*** Opening WORKING DATA ***

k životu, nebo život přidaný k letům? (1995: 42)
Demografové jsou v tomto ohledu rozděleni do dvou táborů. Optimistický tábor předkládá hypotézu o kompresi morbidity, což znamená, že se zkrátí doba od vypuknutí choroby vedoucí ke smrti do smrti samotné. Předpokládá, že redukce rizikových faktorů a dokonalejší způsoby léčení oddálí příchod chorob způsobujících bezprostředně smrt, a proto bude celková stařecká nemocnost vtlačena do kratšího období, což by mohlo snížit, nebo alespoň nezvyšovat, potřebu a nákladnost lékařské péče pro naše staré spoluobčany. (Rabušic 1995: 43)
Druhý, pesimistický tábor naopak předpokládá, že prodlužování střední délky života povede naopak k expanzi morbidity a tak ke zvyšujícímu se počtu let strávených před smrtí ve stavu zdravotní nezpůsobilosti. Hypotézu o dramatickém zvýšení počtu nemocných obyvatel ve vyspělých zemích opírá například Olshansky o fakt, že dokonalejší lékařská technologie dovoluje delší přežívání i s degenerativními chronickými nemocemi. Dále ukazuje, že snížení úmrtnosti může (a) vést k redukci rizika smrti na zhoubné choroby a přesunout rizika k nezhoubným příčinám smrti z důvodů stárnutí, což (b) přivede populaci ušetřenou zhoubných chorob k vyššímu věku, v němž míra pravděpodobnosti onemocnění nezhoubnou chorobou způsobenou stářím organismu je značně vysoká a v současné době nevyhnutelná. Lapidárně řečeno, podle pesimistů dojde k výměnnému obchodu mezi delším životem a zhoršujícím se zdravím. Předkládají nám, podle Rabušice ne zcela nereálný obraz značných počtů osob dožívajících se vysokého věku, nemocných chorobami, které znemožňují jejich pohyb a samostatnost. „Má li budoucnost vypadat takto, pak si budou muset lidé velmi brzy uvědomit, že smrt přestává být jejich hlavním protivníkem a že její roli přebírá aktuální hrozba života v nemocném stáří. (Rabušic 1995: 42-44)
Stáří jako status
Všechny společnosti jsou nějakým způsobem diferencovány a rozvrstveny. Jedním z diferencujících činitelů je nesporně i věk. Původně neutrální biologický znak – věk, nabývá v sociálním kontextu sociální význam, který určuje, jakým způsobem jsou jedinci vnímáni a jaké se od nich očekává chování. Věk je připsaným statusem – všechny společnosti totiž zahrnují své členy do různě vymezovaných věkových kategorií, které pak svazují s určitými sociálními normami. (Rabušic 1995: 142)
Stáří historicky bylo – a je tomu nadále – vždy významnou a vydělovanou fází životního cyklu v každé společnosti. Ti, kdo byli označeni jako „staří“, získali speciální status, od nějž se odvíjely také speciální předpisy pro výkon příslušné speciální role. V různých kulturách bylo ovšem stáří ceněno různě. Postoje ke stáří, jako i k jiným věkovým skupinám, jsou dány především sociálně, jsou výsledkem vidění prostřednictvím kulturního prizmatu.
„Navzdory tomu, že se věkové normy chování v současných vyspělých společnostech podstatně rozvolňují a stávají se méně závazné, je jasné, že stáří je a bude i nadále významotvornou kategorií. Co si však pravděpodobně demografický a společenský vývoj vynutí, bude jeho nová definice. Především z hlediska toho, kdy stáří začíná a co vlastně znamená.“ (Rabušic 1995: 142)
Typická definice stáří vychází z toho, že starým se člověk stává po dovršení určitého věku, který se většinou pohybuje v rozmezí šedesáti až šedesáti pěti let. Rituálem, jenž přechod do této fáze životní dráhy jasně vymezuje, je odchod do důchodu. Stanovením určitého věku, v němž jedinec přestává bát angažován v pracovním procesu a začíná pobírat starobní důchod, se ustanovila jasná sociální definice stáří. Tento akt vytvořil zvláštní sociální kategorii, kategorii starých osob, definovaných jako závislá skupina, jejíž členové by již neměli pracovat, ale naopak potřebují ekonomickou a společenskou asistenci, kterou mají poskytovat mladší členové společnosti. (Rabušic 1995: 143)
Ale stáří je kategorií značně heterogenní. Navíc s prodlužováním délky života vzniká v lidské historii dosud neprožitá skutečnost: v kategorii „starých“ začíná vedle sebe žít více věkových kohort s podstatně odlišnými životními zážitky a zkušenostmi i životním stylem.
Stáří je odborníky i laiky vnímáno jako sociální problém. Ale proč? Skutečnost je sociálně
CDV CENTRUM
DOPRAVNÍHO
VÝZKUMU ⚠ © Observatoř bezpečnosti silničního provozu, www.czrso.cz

*** Closing WORKING DATA ***
*** Opening WORKING DATA ***

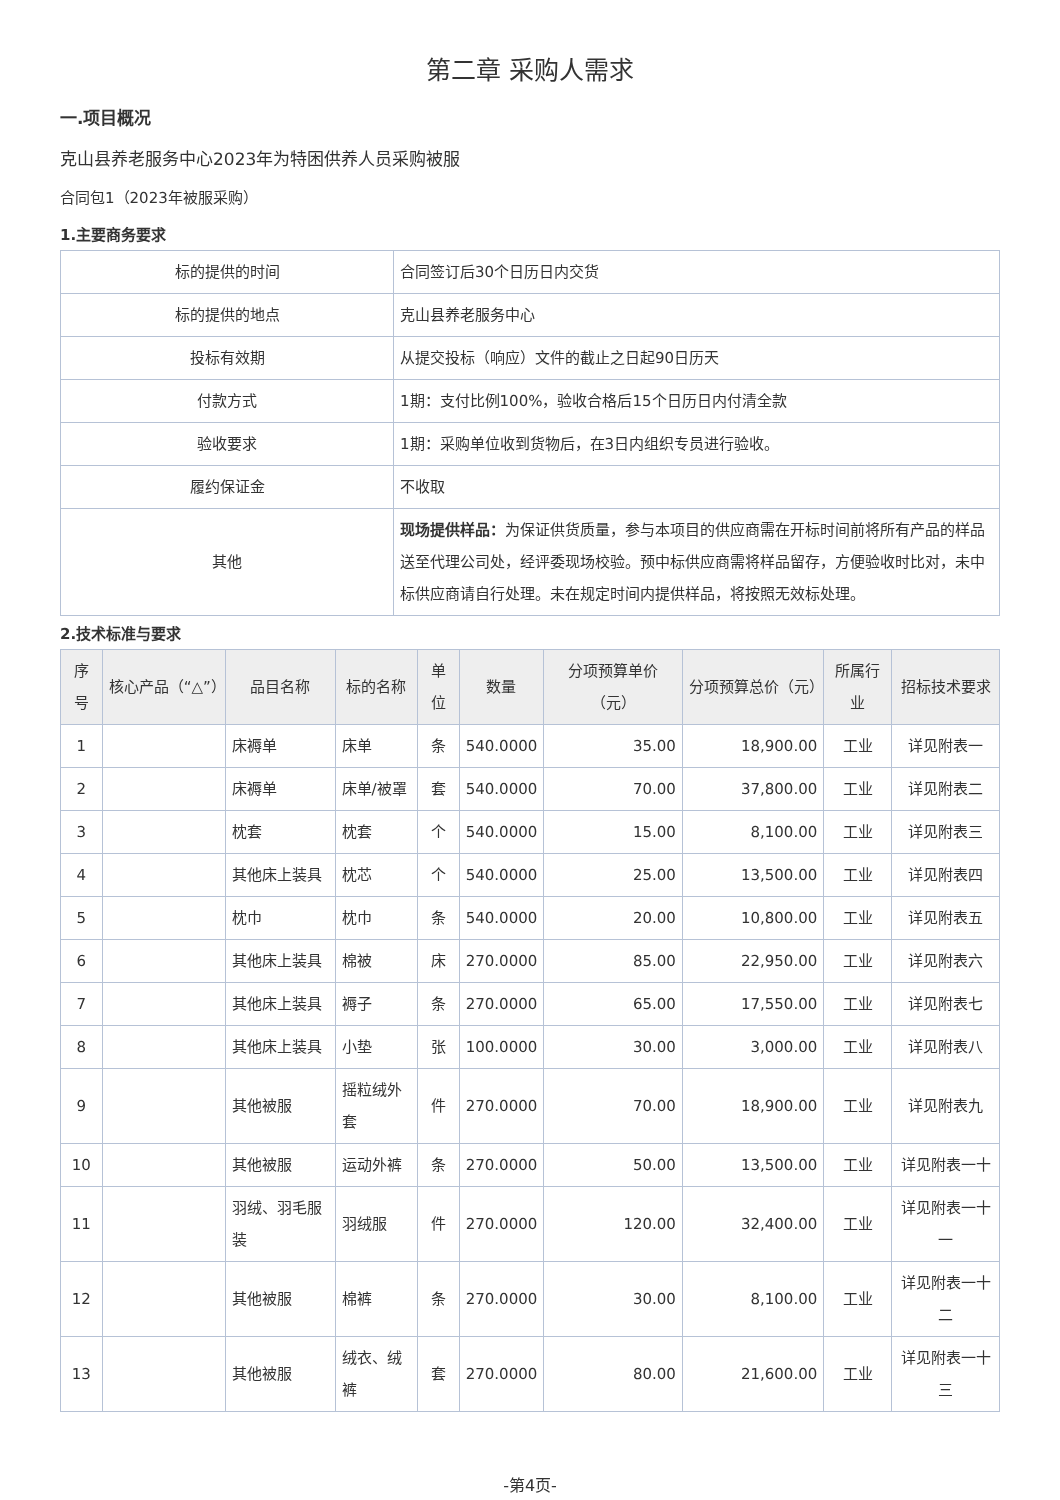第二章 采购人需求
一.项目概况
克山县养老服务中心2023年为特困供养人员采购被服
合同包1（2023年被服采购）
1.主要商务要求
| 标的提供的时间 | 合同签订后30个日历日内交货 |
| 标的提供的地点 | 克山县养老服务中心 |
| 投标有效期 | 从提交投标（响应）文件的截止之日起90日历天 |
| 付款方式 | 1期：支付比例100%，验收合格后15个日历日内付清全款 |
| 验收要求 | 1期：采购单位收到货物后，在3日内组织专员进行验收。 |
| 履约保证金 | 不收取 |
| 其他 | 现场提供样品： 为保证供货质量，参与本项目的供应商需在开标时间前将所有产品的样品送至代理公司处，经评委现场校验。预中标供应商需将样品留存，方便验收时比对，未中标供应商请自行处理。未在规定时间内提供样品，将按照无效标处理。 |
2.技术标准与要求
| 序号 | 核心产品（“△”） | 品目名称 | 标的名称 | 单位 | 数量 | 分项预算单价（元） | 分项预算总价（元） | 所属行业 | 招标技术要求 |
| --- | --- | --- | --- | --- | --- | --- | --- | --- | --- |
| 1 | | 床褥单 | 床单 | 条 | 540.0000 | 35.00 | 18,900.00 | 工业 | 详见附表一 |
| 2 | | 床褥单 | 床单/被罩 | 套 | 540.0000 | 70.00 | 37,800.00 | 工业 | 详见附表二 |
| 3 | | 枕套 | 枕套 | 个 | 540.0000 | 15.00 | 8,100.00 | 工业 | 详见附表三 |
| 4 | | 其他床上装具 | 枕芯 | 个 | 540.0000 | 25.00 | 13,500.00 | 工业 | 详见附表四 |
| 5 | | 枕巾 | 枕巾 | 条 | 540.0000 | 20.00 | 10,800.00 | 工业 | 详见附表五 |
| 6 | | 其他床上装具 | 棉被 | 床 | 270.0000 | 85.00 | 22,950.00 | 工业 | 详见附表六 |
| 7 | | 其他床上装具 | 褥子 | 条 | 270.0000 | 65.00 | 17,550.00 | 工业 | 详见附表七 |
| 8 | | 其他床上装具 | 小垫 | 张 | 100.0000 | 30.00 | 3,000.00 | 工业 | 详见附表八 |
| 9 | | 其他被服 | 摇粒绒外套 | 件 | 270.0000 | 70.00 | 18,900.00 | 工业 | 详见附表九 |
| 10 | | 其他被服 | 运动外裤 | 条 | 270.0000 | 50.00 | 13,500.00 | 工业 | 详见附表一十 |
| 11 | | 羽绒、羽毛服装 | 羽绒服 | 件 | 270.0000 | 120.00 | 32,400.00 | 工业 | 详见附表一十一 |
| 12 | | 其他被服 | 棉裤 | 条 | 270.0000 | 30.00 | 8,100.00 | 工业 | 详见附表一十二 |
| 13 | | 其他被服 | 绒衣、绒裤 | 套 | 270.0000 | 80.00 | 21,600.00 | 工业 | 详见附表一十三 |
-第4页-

*** Closing WORKING DATA ***

**ABOUT THIS EXERCISE:** What is needed is a verbatim copy of every line in the records above from the one containing "k životu, nebo" down to the one containing "Stáří jako status", both included, and nothing more.

**TASK OUTPUT:**
k životu, nebo život přidaný k letům? (1995: 42)
Demografové jsou v tomto ohledu rozděleni do dvou táborů. Optimistický tábor předkládá hypotézu o kompresi morbidity, což znamená, že se zkrátí doba od vypuknutí choroby vedoucí ke smrti do smrti samotné. Předpokládá, že redukce rizikových faktorů a dokonalejší způsoby léčení oddálí příchod chorob způsobujících bezprostředně smrt, a proto bude celková stařecká nemocnost vtlačena do kratšího období, což by mohlo snížit, nebo alespoň nezvyšovat, potřebu a nákladnost lékařské péče pro naše staré spoluobčany. (Rabušic 1995: 43)
Druhý, pesimistický tábor naopak předpokládá, že prodlužování střední délky života povede naopak k expanzi morbidity a tak ke zvyšujícímu se počtu let strávených před smrtí ve stavu zdravotní nezpůsobilosti. Hypotézu o dramatickém zvýšení počtu nemocných obyvatel ve vyspělých zemích opírá například Olshansky o fakt, že dokonalejší lékařská technologie dovoluje delší přežívání i s degenerativními chronickými nemocemi. Dále ukazuje, že snížení úmrtnosti může (a) vést k redukci rizika smrti na zhoubné choroby a přesunout rizika k nezhoubným příčinám smrti z důvodů stárnutí, což (b) přivede populaci ušetřenou zhoubných chorob k vyššímu věku, v němž míra pravděpodobnosti onemocnění nezhoubnou chorobou způsobenou stářím organismu je značně vysoká a v současné době nevyhnutelná. Lapidárně řečeno, podle pesimistů dojde k výměnnému obchodu mezi delším životem a zhoršujícím se zdravím. Předkládají nám, podle Rabušice ne zcela nereálný obraz značných počtů osob dožívajících se vysokého věku, nemocných chorobami, které znemožňují jejich pohyb a samostatnost. „Má li budoucnost vypadat takto, pak si budou muset lidé velmi brzy uvědomit, že smrt přestává být jejich hlavním protivníkem a že její roli přebírá aktuální hrozba života v nemocném stáří. (Rabušic 1995: 42-44)
Stáří jako status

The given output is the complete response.